List of Works || Concerto for Piano and Orchestra

Concerto for Piano and Orchestra (1966)

1. Slow
2. Fast
3. Slow
4. Fast
5. Slow

Solo Piano, Full orchestra, Flute (2), Piccolo, Oboe (2), English Horn, Clarinet (2), Bass Clarinet, Bassoon (2), Contra-bassoon, Horn (4), Trumpet (3), Trombone (3), Tuba, Timpani, Percussion, Strings, Violin (s), Viola (s), Cello (s), Bass (es)
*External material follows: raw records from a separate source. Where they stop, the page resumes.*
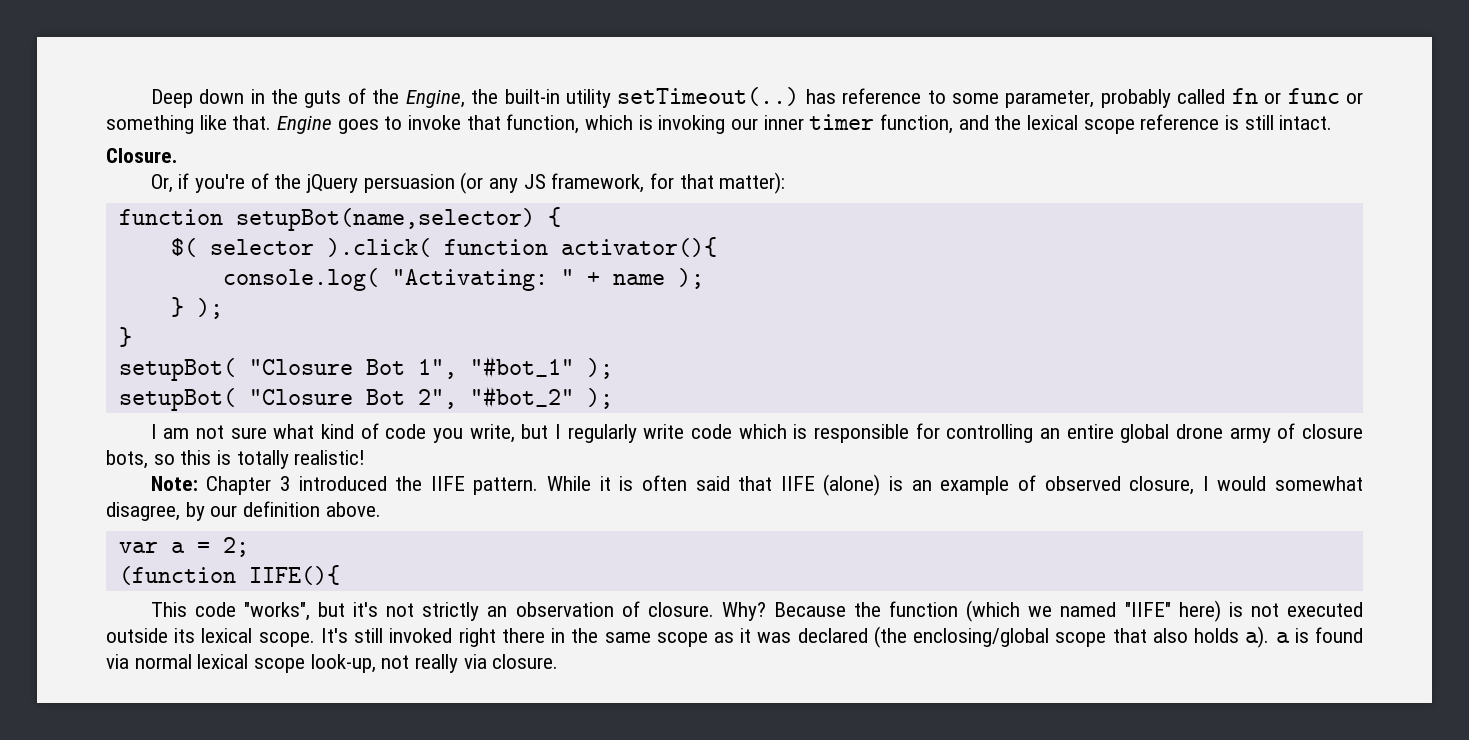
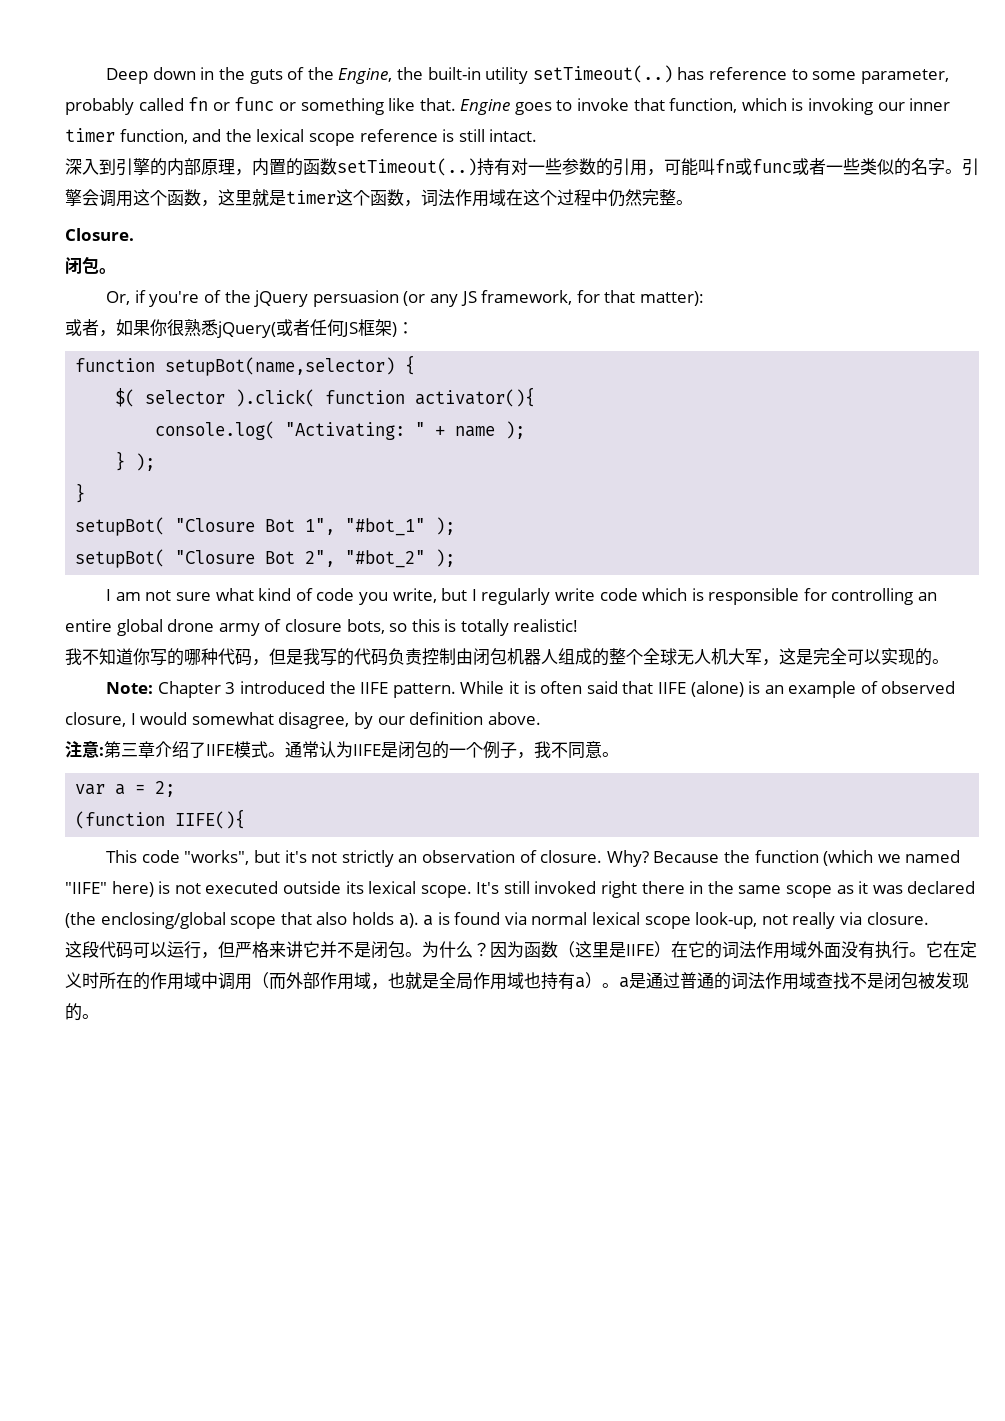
(1333, 122) none -> [65,158,979,176] [65,189,693,207] // 深入到引擎的内部原理，内置的函数setTimeout(..)持有对一些参数的引用，可能叫fn或func或者一些类似的名字。引擎会调用这个函数，这里就是timer这个函数，词法作用域在这个过程中仍然完整。
(177, 155) none -> [65,256,116,274] // 闭包。
(786, 183) none -> [65,319,414,338] // 或者，如果你很熟悉jQuery(或者任何JS框架)：
(366, 457) none -> [65,648,949,666] // 我不知道你写的哪种代码，但是我写的代码负责控制由闭包机器人组成的整个全球无人机大军，这是完全可以实现的。
(381, 509) none -> [65,741,619,759] // 注意:第三章介绍了IIFE模式。通常认为IIFE是闭包的一个例子，我不同意。
(559, 661) none -> [65,941,977,959] [65,972,969,990] [65,1003,99,1021] // 这段代码可以运行，但严格来讲它并不是闭包。为什么？因为函数（这里是IIFE）在它的词法作用域外面没有执行。它在定义时所在的作用域中调用（而外部作用域，也就是全局作用域也持有a）。a是通过普通的词法作用域查找不是闭包被发现的。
Duration: 18 Minutes 20 Seconds

First Performance: 15 December 1966, Toronto; CBC Broadcast, Paul Helmer, Toronto Symphony Orchestra, Victor Feldbrill

The Piano Concerto was premiered by Paul Helmer and the Toronto Symphony Orchestra on December 15, 1966. It had been twelve years since his last concerto, the Concerto for Violin and Orchestra (1951-54), and Weinzweig admitted he “had no reason to feel optimistic about another try.” However, he imagined a fresh style that would draw on the rhythms and articulations of jazz, include extended performance techniques using the fist and forearms, and use a structure focused on shorter dialogues. According to Weinzweig, the Concerto demands “a new kind of pianist who [can] feel the pulse of jazz and give the keyboard a touch of swing.” He further explains:

“The concerto is a five-part extended movement plan of slow-fast-slow-fast-slow. The slow sections are introspective in temperament but built on highly charged fragments that are carried by a kind of swinging improvisation. The two fast sections release this inner tension into a high-spirited tempo. The opening 10 bar piano solo sets the style of the work—a 12-tone series with the inflection of jazz blues. The piano is then joined by four groups of triple woodwinds (flutes, oboes, clarinets, bassoons) that divide up the 12-note series into characteristic harmonic and melodic motives for a dialogue of increasing rhythmic tension. This resolves into a piano cadenza. In the second section the full orchestra explosive punctuations set off the piano into a bright rhythmic action based on the rhythmic unites (3/8, 2/4, 4/4). Section three re-instates the 4/4 metrical framework of section one. Here the piano combines pointillism with silence in a setting of percussion that rotate metallic, membrane and wood colors. In section four, six piano solos present a variety of metres and moods connected by a 3 timpani solo to a build-up of layers of orchestral ostinatos. In the final slow section the sonority is subdued by the many strings with the occasional dialogue from the pizzicato bass. The fragmented piano statements recall the previous slow sections, then signal the coda—a 12-note string chord that seems to hang in space. One by one the piano throws pointillistic shots that eliminate all but the minor second blues interval in the cellos. The pizzicato bass re-appears for a final statement. The piano releases the cello—into silence.”